Bodley's greatest achievement was the re-founding of the library at Oxford. In 1444, the existing university library was augmented by a gift of some 300 manuscripts from Humphrey, Duke of Gloucester, the youngest son of Henry IV; this prompted the university to build a new library above the Divinity School which was at that time under construction. However, during the Reformation of the 1550s, the library had been stripped and abandoned, remaining virtually untouched until the return of Bodley in 1598. The library was later named the Bodleian Library in his honour. He determined, he said, "to take his farewell of state employments and to set up his staff at the library door in Oxford." In February of 1598 his offer to restore the old library was accepted by the university. Bodley began his book collection effort in 1600, using the site of the former library above the Divinity School, which was in near ruin.

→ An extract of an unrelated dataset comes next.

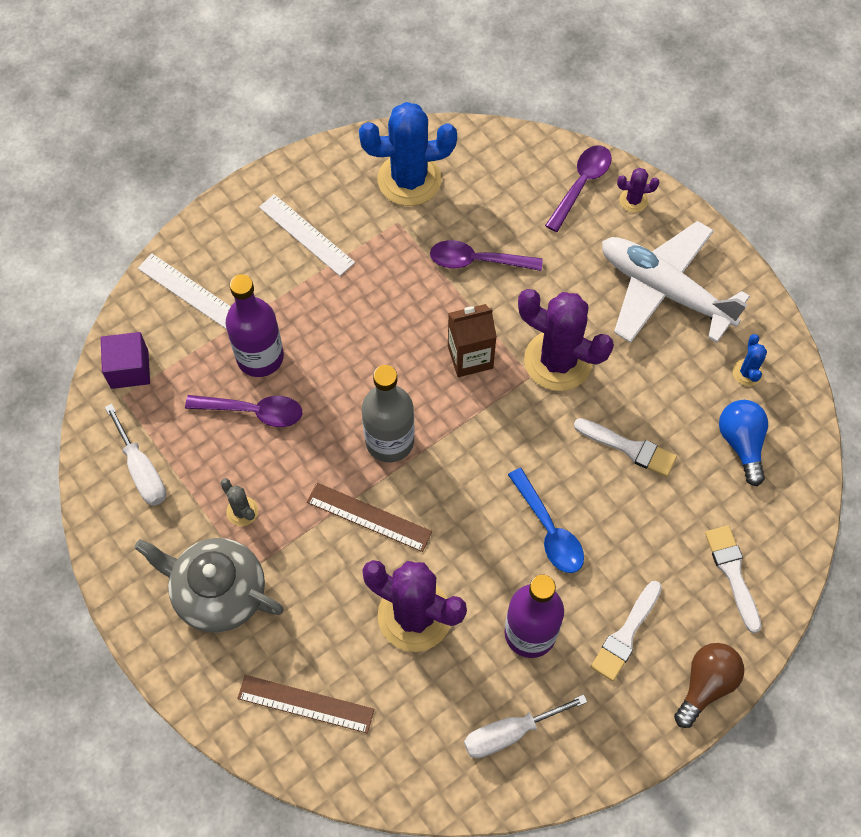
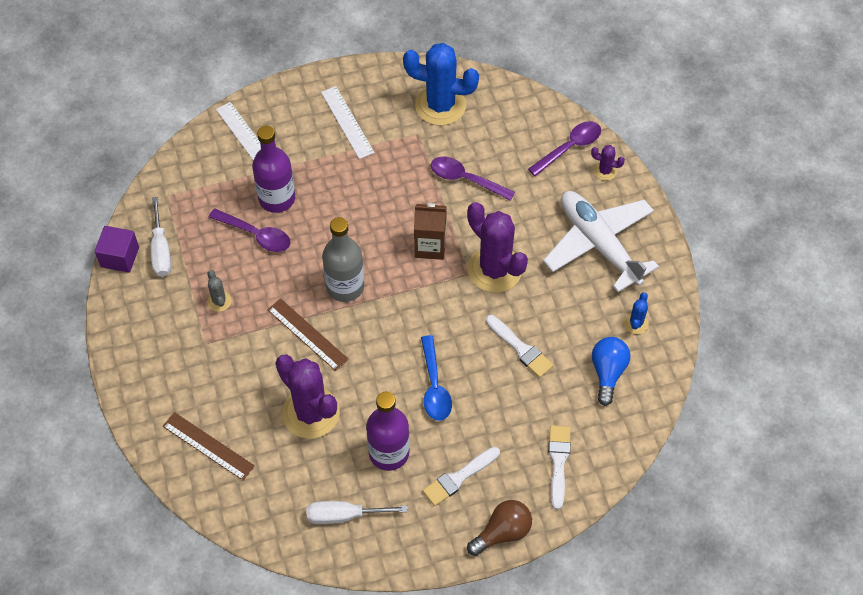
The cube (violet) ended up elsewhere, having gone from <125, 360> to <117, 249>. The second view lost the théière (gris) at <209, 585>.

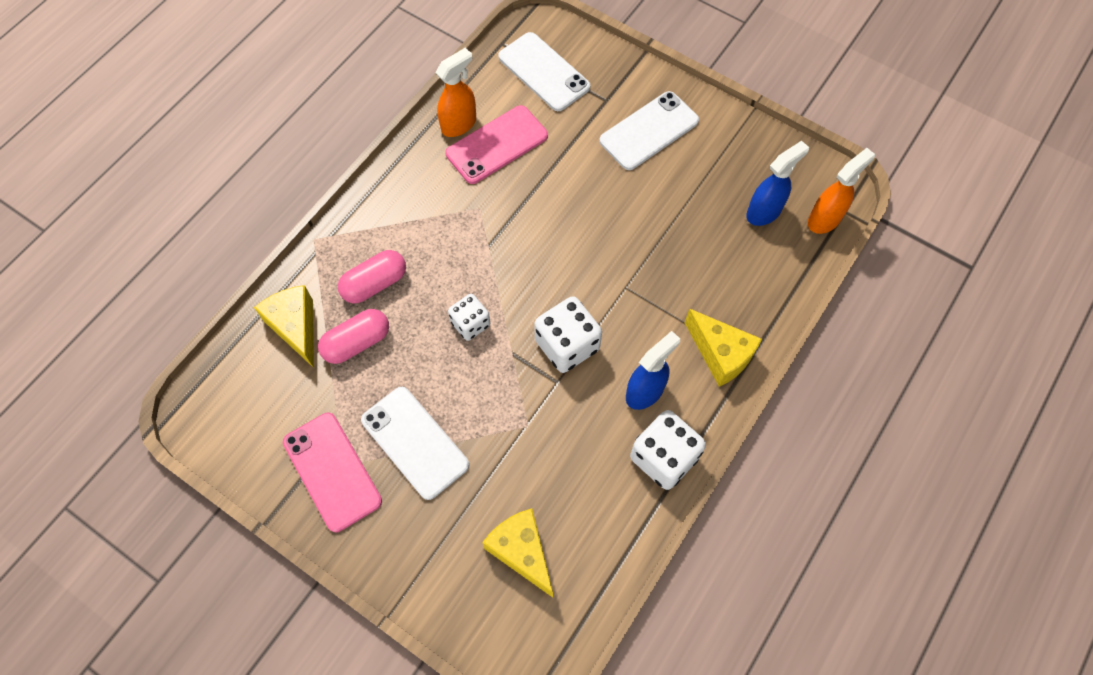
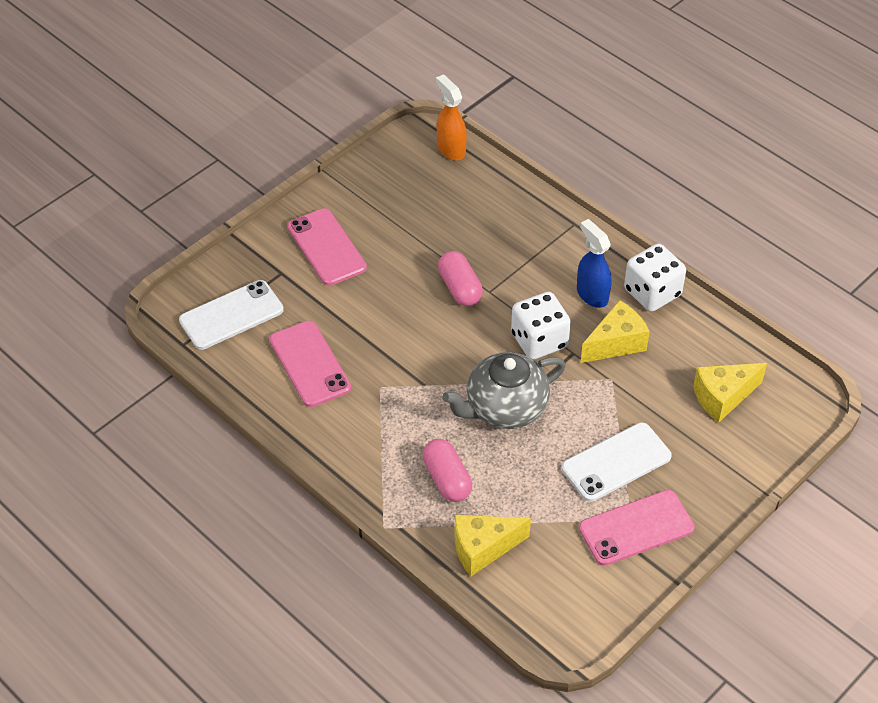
The gélule (rose) ended up elsewhere, having gone from <353, 336> to <460, 278>. The second view lost the vaporisateur (orange) at <455, 92>. Where the dé (blanc) stood at <469, 317>, the théière (gris) came to stand at <504, 390>. What was the téléphone (blanc) at <649, 130> turned into the téléphone (rose) at <327, 247>. The fromage (jaune) ended up elsewhere, having gone from <723, 348> to <615, 331>. The second view lost the vaporisateur (bleu) at <777, 183>.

Although Bodley lived over 400 years ago, modern libraries benefit from some of his ideas and practices.

One important idea that Bodley implemented was the creation of a "Benefactors' Book" in 1602, which was bound and put on display in the library in 1604. While he did have funding through the wealth of his wife, Ann Ball, and the inheritance he received from his father, Bodley still needed gifts from his affluent friends and colleagues to build his library collection. Although not a completely original idea (as encouragement in 1412 the university chaplain was ordered to say mass for benefactors), Bodley recognized that having the contributor's name on permanent display was also inspiring. According to Louis B. Wright, He had prepared a handsome Register of Donations, in vellum, in which the name of every benefactor should be written down in a large and fair hand so all might read. And he kept the Register prominently displayed so that no visitor to the library could escape seeing the generosity of Bodley's friends. The plan, as it deserved, was a success, for its originator found that, 'every man bethinks himself how by some good book or other he may be written in the scroll of the benefactors.'For over four centuries, this innovative idea has continued to motivate friends of libraries everywhere.

Some remarkable donations to the Bodleian Library marked in the register of donations were fifty pounds from Sir Walter Raleigh in 1603, on the eve of his second jailing in the Tower of London, and a copy of Francis Bacon's new book The Advancement of Learning, presented by the author himself in 1605.

Another significant event related to Bodley was the agreement between the Bodleian Library and the Stationers' Company, in which "the Company agreed to send to the Library a copy of every book entered in their Register on condition that the books thus given might be borrowed if needed for reprinting, and that the books given to the Library by others might be examined, collated and copied by the Company."

This made the Bodleian the first legal deposit library. Today it is one of six such libraries in the United Kingdom and Ireland. In 2003, the Copyright Act 1911 was expanded to include information on CD-ROM and websites. This regulation is in place to ensure the collection and preservation of all published materials as an accurate, up-to-date historical record.

==Publications==
Bodley wrote his autobiography up to the year 1609, which, with the first draft of the statutes drawn up for the library, and his letters to the librarian, Thomas James, was published by Thomas Hearne, under the title of Reliquiae Bodleianae, or Authentic Remains of Sir Thomas Bodley, (London, 1703, 8vo).